This is probably not a problem that comes up too often, But the good news: I have a solution!
What can you do when your negatives are so dark, your scanner can’t “see” any image? This happened to me the other day – I had developed a roll of “found film” and could see there were images on it when I held it up to a bright light. But when I tried to scan it – nothing. No amount of changing scanner settings would make the images I could clearly see on the film visible to the scanner. So I decided to make an improvised light box, using what I had lying around.
This ended up being the empty box for a case of coke (cans), a couple of soft plastic CD covers, a roll of duct tape, some electrician’s tape, and an LED video recording light. First, I used duct tape to make the closed end of the box light-tight. Then – the negatives being 127 format – I measured a square in the center of one end of the box exactly the size of one exposure and cut it out as cleanly as possible. Next, I used electrician’s tape along the edges of that square to make the edges absolutely straight, letting the tape hang just slightly over the opening – because the edge of the film is normally unused. About 1 mm all around will do. This also makes sure no light will leak past the edges of the film later on.
Then I cut a couple of squares out of some plastic (soft) CD covers. Any type of cloudy plastic will do. The point was to diffuse the light that will be coming from the LED through the film so that it’s distributed evenly. I used two pieces because the plastic was nearly transparent, and two were needed to do the trick. Then I duct taped the tops and bottoms of both pieces in such a way that the film would barely fit through sideways. You can see the mess I made in the photo below, where the 127 film can be seen being moved into position for the first frame.
Next, I simply put the box on a coffee table and positioned the video light at one end so that it illuminated the negative (as close as possible without the individual LED lights showing through the film), and at the other end I positioned a camera on a tripod. So this is basically what the camera would “see” from the open end:
Then it’s just a matter of moving the film into each position, zooming in, and snapping a photo. You can crop it later – the main thing is to get close an in focus. So what did the film look like?
I realized that next, I had to convert to black and white (after cropping and straightening). This film was designed for the (now outdated) C-22 process, which is probably why it turned out this way. So then I had a black and white scan, but for some reason still couldn’t make sense of it:
Finally I realized I was looking at a negative. How to convert to a positive image? Fortunately, Photoshop (Elements – and regular Photoshop and Gimp too, I assume) also has a trick for that. Select filter–>adjustments–>invert, and voila, your “positive” image. Fiddling around with contrast and lighting controls will help bring out the image a bit more.

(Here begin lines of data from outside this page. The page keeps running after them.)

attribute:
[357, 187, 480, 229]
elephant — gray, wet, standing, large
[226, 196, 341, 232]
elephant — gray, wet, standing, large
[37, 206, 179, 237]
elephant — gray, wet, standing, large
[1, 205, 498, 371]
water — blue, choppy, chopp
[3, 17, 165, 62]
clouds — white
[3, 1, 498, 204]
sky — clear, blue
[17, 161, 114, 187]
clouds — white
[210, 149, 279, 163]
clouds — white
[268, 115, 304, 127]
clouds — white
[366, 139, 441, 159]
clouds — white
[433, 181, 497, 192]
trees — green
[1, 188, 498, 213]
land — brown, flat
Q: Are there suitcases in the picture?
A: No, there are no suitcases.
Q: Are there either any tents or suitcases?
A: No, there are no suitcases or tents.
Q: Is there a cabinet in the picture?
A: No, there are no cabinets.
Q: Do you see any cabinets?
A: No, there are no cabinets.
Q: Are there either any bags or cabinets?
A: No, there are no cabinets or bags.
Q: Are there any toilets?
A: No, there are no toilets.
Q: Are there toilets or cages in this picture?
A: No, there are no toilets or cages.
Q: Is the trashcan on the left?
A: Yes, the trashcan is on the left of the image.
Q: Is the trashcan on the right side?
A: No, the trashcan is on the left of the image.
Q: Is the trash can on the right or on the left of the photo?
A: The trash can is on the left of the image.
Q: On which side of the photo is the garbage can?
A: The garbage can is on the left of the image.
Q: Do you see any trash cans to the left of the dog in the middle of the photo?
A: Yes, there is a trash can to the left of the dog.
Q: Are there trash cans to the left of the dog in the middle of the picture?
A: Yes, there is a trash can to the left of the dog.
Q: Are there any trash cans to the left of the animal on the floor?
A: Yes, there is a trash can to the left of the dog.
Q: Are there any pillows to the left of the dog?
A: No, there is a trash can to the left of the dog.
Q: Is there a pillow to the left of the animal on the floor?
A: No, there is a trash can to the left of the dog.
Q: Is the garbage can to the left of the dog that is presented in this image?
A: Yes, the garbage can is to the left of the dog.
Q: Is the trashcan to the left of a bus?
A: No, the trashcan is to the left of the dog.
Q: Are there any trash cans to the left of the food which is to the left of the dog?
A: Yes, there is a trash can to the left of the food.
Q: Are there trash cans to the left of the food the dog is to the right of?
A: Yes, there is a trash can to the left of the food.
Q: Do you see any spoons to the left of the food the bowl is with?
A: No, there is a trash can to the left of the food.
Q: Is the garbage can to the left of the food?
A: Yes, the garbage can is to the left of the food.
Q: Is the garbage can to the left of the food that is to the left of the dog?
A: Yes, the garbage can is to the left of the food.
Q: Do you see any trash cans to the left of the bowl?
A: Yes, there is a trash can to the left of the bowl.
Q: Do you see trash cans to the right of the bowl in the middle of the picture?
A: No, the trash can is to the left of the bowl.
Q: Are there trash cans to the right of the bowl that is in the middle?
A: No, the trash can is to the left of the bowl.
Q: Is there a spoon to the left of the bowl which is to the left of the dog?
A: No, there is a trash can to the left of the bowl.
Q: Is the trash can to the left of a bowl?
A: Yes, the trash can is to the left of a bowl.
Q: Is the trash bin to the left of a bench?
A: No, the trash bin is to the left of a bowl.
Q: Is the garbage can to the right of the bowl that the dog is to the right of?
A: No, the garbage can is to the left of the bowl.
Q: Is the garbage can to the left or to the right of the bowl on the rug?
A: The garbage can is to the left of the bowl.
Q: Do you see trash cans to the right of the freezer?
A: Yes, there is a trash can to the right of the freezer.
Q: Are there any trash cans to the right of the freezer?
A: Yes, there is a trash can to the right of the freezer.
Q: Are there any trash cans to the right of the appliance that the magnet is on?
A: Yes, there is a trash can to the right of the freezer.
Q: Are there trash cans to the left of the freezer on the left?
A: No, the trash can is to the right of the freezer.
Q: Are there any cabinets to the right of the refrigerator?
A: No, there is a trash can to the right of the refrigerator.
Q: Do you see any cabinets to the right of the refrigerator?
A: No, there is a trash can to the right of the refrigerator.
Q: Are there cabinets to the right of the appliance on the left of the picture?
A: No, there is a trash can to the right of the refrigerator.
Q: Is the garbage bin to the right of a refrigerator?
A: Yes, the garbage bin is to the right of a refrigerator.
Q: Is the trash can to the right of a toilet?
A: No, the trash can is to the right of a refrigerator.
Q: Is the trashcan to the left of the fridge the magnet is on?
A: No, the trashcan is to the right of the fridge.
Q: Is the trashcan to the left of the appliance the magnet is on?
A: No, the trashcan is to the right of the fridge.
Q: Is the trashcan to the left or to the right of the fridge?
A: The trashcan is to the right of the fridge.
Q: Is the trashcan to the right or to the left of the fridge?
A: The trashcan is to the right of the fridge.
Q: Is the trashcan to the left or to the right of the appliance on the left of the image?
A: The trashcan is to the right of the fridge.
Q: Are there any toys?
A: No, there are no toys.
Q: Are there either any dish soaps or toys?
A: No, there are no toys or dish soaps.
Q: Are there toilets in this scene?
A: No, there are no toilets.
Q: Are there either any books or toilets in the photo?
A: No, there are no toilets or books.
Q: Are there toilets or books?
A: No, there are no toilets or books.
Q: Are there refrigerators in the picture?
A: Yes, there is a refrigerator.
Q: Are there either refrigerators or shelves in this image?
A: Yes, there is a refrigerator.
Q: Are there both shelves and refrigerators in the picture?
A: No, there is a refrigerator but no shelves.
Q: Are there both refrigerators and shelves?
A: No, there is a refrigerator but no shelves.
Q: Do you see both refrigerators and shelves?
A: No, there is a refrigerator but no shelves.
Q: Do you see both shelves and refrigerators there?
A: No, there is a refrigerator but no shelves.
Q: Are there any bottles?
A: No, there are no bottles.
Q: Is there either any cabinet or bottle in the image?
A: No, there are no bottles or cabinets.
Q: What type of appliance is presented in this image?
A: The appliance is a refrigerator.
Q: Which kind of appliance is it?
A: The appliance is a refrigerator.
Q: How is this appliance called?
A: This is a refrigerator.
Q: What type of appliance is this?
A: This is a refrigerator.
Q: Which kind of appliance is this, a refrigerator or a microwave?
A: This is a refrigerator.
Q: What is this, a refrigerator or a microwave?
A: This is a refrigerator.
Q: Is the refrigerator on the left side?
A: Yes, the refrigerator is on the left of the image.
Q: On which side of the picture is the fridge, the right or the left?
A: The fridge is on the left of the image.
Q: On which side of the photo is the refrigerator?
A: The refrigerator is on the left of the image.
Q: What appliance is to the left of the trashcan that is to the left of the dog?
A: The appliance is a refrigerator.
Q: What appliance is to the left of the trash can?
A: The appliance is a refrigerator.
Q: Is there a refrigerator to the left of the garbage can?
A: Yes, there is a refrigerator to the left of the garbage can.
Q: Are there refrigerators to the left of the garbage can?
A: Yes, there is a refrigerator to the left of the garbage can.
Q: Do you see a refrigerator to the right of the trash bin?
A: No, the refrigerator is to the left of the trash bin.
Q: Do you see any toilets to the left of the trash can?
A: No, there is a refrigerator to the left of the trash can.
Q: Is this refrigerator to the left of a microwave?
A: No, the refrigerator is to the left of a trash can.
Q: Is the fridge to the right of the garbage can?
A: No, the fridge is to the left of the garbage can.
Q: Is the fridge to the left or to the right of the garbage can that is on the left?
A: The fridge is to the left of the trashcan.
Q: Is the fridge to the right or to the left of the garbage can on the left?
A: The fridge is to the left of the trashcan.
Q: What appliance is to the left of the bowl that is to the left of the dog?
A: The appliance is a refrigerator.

So that’s how you can make and use a simple lightbox using things you probably have lying around somewhere. This could be especially handy if you want to scan slides, or slide film for example, and don’t have a scanner or slide projector. You’ll just have to cut the hole a smaller size.
Unfortunately, when all was said and done, I still wasn’t sure what I was looking at in these photos! What I did get a kick of was that most photos came in twos. Remember back in the days of film cameras, when people always took two pictures of everything, “just in case”? But it turns out that apart from the photo above and one other, the roll was mainly photos of rocks and landscapes. It looks like someone went on a trip somewhere scenic, but I’m not sure where. Do you?